なお、代用消毒薬品検定規定は、伝染病予防法施行令第三条第三項において準用する薬事法施行令第二条、第三条、第五条及び第七条の規定に基いて定められた省令となり、また代用消毒薬の製法及び用法の指示は厚生大臣が行うことになつたが、従前の国立予防衛生研究所の指示は、地方自治法の一部を改正する法律の施行に伴う関係法令の整理に関する法律附則第三項の規定により、厚生大臣の指示とみなされること。

第二 予防接種法関係

 一 予防接種法第六条の改正は、厚生大臣が都道府県知事に臨時の予防接種を行わせる場合の基準を政令で定めることとしたものであり、これに対応して予防接種法施行令第一条にその基準が定められたが、同条第三号の「その他」には、たとえば、伝染病の特に著しい集団発生等を含むものであること。

 二 予防接種法第七条、第八条及び第一九条の二の改正は、従来省令で規定していた市町村長の予防接種の期日及び場所の指定及び公告、疾病の予防措置及びこれに伴う予防接種の施行、予防接種の記録の送付に関する事務について必要な規定を法律で定めることにしたものであり、その内容は従来と同様であること。

第三 性病予防法関係

 一 性病予防法第一五条第三項の改正は、同条に基く省令により都道府県知事等の事務に対し、新たな規制をしているので、これを政令で行うこととしたものであるが、性病予防法施行令では、同条第一項として、措置を受けようとする者の申請により治療費を当該医師等に直接支払うことを原則とすることを規定し、従来省令で規定していた保健所長の証明その他申請の手続は、規定しないこととしたので、この手続については、地方の実情に応じ適宜、都道府県知事又は保健所を設置する市の市長において定められたいこと。
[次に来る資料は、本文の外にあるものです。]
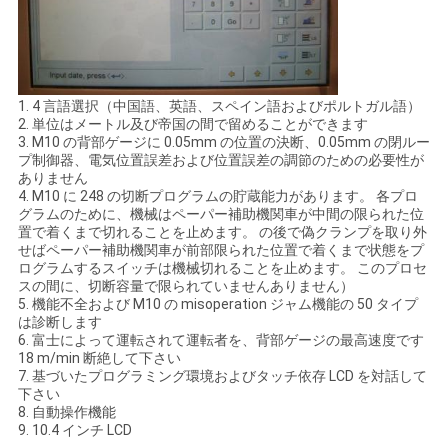
1. 4 言語選択（中国語、英語、スペイン語およびポルトガル語）
2. 単位はメートル及び帝国の間で留めることができます
3. M10 の背部ゲージに 0.05mm の位置の決断、0.05mm の閉ルー
プ制御器、電気位置誤差および位置誤差の調節のための必要性が
ありません
4. M10 に 248 の切断プログラムの貯蔵能力があります。 各プロ
グラムのために、機械はペーパー補助機関車が中間の限られた位
置で着くまで切れることを止めます。 の後で偽クランプを取り外
せばペーパー補助機関車が前部限られた位置で着くまで状態をプ
ログラムするスイッチは機械切れることを止めます。 このプロセ
スの間に、切断容量で限られていませんありません）
5. 機能不全および M10 の misoperation ジャム機能の 50 タイプ
は診断します
6. 富士によって運転されて運転者を、背部ゲージの最高速度です
18 m/min 断絶して下さい
7. 基づいたプログラミング環境およびタッチ依存 LCD を対話して
下さい
8. 自動操作機能
9. 10.4 インチ LCD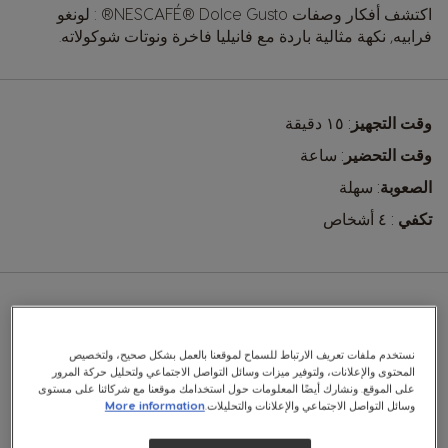
اكتشف أفكار وصفات
NESCAFÉ® Dolce Gusto®
: لونغو
فرابيه, نكهة مثالية باردة مع فانيليا فاخرة ونوتات شوكولاته.
وقت التجهيز
: ١٥ دقيقة
وقت التحضير
: ساعة
الصعوبة
: سهلة
تكفي
: ٤ أشخاص
ستحتاج إلى:
نستخدم ملفات تعريف الارتباط للسماح لموقعنا بالعمل بشكل صحيح، ولتخصيص
المحتوى والإعلانات، ولتوفير ميزات وسائل التواصل الاجتماعي ولتحليل حركة المرور
على الموقع. ونشارك أيضًا المعلومات حول استخدامك موقعنا مع شركائنا على مستوى
خلّاط يدوي
وسائل التواصل الاجتماعي والإعلانات والتحليلات.
More information
خلّاط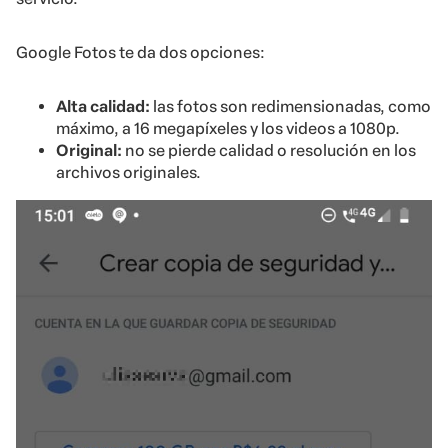
Google Fotos te da dos opciones:
Alta calidad:
las fotos son redimensionadas, como
máximo, a 16 megapíxeles y los videos a 1080p.
Original:
no se pierde calidad o resolución en los
archivos originales.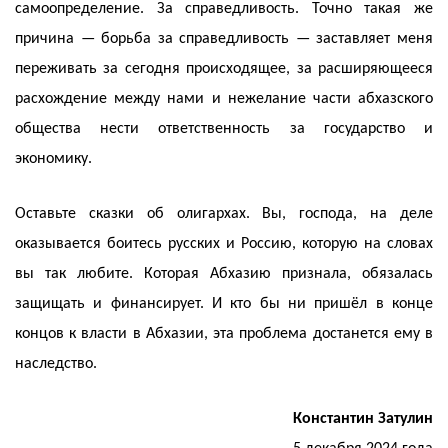
самоопределение. За справедливость. Точно такая же
причина — борьба за справедливость — заставляет меня
переживать за сегодня происходящее, за расширяющееся
расхождение между нами и нежелание части абхазского
общества нести ответственность за государство и
экономику.
Оставьте сказки об олигархах. Вы, господа, на деле
оказывается боитесь русских и Россию, которую на словах
вы так любите. Которая Абхазию признала, обязалась
защищать и финансирует. И кто бы ни пришёл в конце
концов к власти в Абхазии, эта проблема достанется ему в
наследство.
Константин Затулин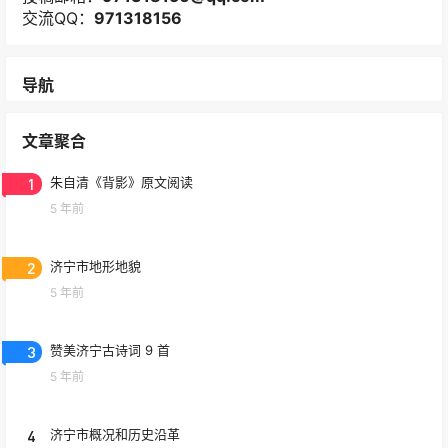
交流QQ：
971318156
导航
文章聚合
1
朱自清《背影》原文阅读
5 年前
2
济宁市地形地貌
5 年前
3
赞美济宁古诗词 9 首
5 年前
4
济宁市概况和历史沿革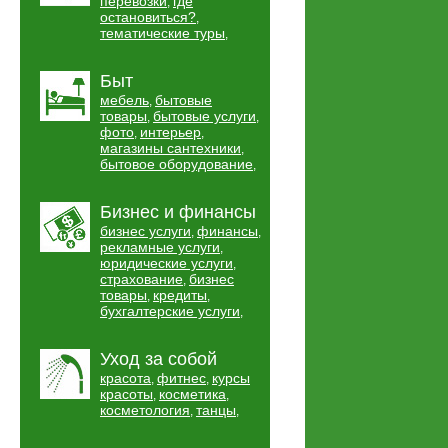
перевозки
где
,
остановиться?
,
тематические туры
,
Быт
мебель
бытовые
,
товары
бытовые услуги
,
,
фото
интерьер
,
,
магазины сантехники
,
бытовое оборудование
,
Бизнес и финансы
бизнес услуги
финансы
,
,
рекламные услуги
,
юридические услуги
,
страхование
бизнес
,
товары
кредиты
,
,
бухгалтерские услуги
,
Уход за собой
красота
фитнес
курсы
,
,
красоты
косметика
,
,
косметология
танцы
,
,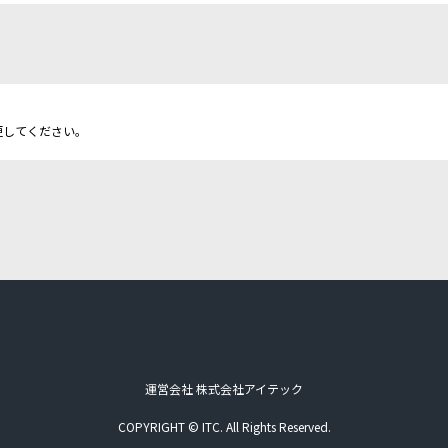
更してください。
運営会社 株式会社アイテック
COPYRIGHT © ITC. All Rights Reserved.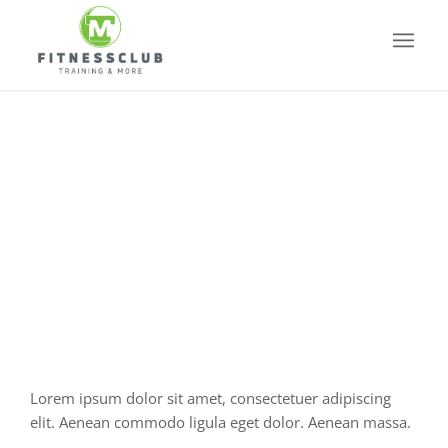
Fancy
landscape
Lorem ipsum dolor sit amet, consectetuer adipiscing
elit. Aenean commodo ligula eget dolor. Aenean massa.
しかし費用負担能力の調査については、措置の対象となる者の多くが特殊な事情にあるものであるので、なるべく保健所長に行わせることが望ましいこと。なお、措置は申請によつて行うことを原則としたのは、法第一五条第三項は、同項該当者に請求権を与えている法意と解せられることによるのであるが職権で行つても差支えないことは勿論であること。

 二 性病予防法第一六条の改正は、従来同条に基く省令により都道府県等に対し規制をしていたので今回これを政令で行うこととしたものであるが、性病予防法施行令第二条及び第三条において、性病病院等の設置及び代用に関する準則を定めるとともに、従来の設置承認制は廃止することとしたこと。

ただ、国家財政の関係もあるので、国庫負担金の交付を受ける病院等に限り、その設置について承認を受けなければならないこととし、性病予防法施行規則第七条において、その手続等を整理したこと。